George Will has written a Washington Post column on the abuse of “blight” condemnations in New York:
On Aug. 27, 1776, British forces routed George Washington’s novice army in the Battle of Brooklyn, which was fought in fields and woods where today the battle of Prospect Heights is being fought. Americans’ liberty is again under assault, but this time by overbearing American governments.
The fight involves an especially egregious example of today’s eminent domain racket. The issue is a form of government theft that the Supreme Court encouraged with its worst decision of the past decade — one that probably will be radically revised in this one.
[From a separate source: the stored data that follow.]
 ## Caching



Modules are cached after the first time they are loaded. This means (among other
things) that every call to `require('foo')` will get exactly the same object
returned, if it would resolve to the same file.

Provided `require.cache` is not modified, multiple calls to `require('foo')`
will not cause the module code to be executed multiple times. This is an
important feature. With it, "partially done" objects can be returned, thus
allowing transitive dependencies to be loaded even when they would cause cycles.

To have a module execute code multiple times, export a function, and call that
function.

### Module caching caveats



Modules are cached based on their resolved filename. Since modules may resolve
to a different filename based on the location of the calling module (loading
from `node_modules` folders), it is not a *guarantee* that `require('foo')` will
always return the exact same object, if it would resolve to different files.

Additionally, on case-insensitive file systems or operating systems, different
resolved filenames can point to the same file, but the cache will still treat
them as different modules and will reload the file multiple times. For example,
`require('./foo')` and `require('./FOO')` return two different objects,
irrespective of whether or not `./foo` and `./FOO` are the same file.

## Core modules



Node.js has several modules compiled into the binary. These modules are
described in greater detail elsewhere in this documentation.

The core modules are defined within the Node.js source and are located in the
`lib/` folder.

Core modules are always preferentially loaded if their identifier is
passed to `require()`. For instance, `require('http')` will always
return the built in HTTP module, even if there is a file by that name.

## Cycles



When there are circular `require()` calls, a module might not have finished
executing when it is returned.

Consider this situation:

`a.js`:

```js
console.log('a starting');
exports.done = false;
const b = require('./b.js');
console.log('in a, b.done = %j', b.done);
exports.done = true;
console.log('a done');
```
The Atlantic Yards site, where 10 subway lines and one railway line converge, is the center of the bustling Prospect Heights neighborhood of mostly small businesses and middle-class residences. Its energy and gentrification are reasons why 22 acres of this area — the World Trade Center site is only 16 acres — are coveted by Bruce Ratner, a politically connected developer collaborating with the avaricious city and state governments.
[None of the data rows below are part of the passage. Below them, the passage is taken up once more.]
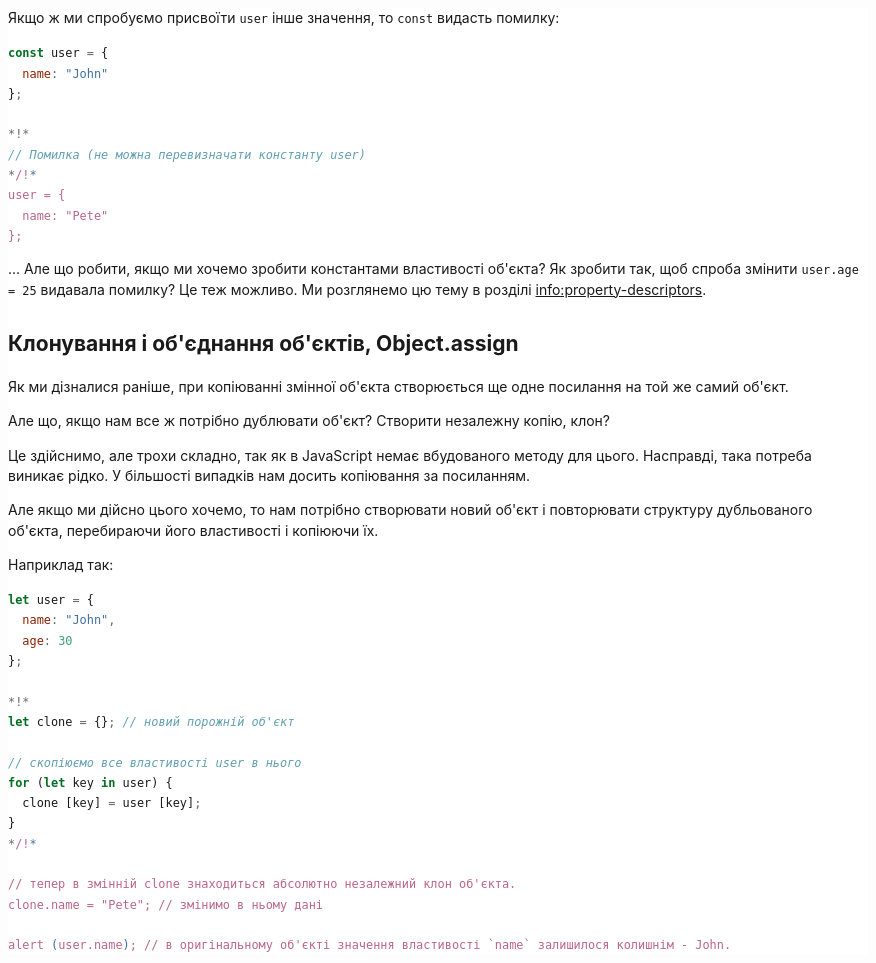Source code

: Якщо ж ми спробуємо присвоїти `user` інше значення, то `const` видасть помилку:

```js run
const user = {
  name: "John"
};

*!*
// Помилка (не можна перевизначати константу user)
*/!*
user = {
  name: "Pete"
};
```

... Але що робити, якщо ми хочемо зробити константами властивості об'єкта? Як зробити так, щоб спроба змінити `user.age = 25` видавала помилку? Це теж можливо. Ми розглянемо цю тему в розділі <info:property-descriptors>.

## Клонування і об'єднання об'єктів, Object.assign

Як ми дізналися раніше, при копіюванні змінної об'єкта створюється ще одне посилання на той же самий об'єкт.

Але що, якщо нам все ж потрібно дублювати об'єкт? Створити незалежну копію, клон?

Це здійснимо, але трохи складно, так як в JavaScript немає вбудованого методу для цього. Насправді, така потреба виникає рідко. У більшості випадків нам досить копіювання за посиланням.

Але якщо ми дійсно цього хочемо, то нам потрібно створювати новий об'єкт і повторювати структуру дубльованого об'єкта, перебираючи його властивості і копіюючи їх.

Наприклад так:

```js run
let user = {
  name: "John",
  age: 30
};

*!*
let clone = {}; // новий порожній об'єкт

// скопіюємо все властивості user в нього
for (let key in user) {
  clone [key] = user [key];
}
*/!*

// тепер в змінній clone знаходиться абсолютно незалежний клон об'єкта.
clone.name = "Pete"; // змінимо в ньому дані

alert (user.name); // в оригінальному об'єкті значення властивості `name` залишилося колишнім - John.
```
To seize the acres for Ratner’s use, government must claim that the area — which is desirable because it is vibrant — is “blighted….”
The Constitution says that government may not take private property other than for a “public use….” In 1954, however, in a case concerning a crime- and infectious-disease-ridden section of Washington, D.C., the court expanded the notion of “public use” to include removing “blight.”
Since then, that term, untethered from serious social dangers, has become elastic in the service of avarice….
I discussed the state high court decision upholding the Atlantic Yards condemnations in this post. For my earlier analyses of the case, see here and here. Will’s column also discusses the recent court decision striking down Columbia University’s efforts to use eminent domain to acquire supposedly “blighted” property, a case I discussed here.
As I explained in the earlier posts linked above, New York jurisprudence is perhaps the most hostile to property rights in the entire country. However, the general problem of overbroad definitions of blight exists in many states. Unconstrained definitions of “blight” undermine the efficacy of many states’ post-Kelo eminent domain reform laws, which forbid “economic development” condemnations but allow the same types of takings to continue under the guise of blight alleviation, an issue I discussed in detail in this article.
It is fortunate that a columnist as prominent as Will has taken up this issue. Hopefully, his contribution will increase awareness of the problem.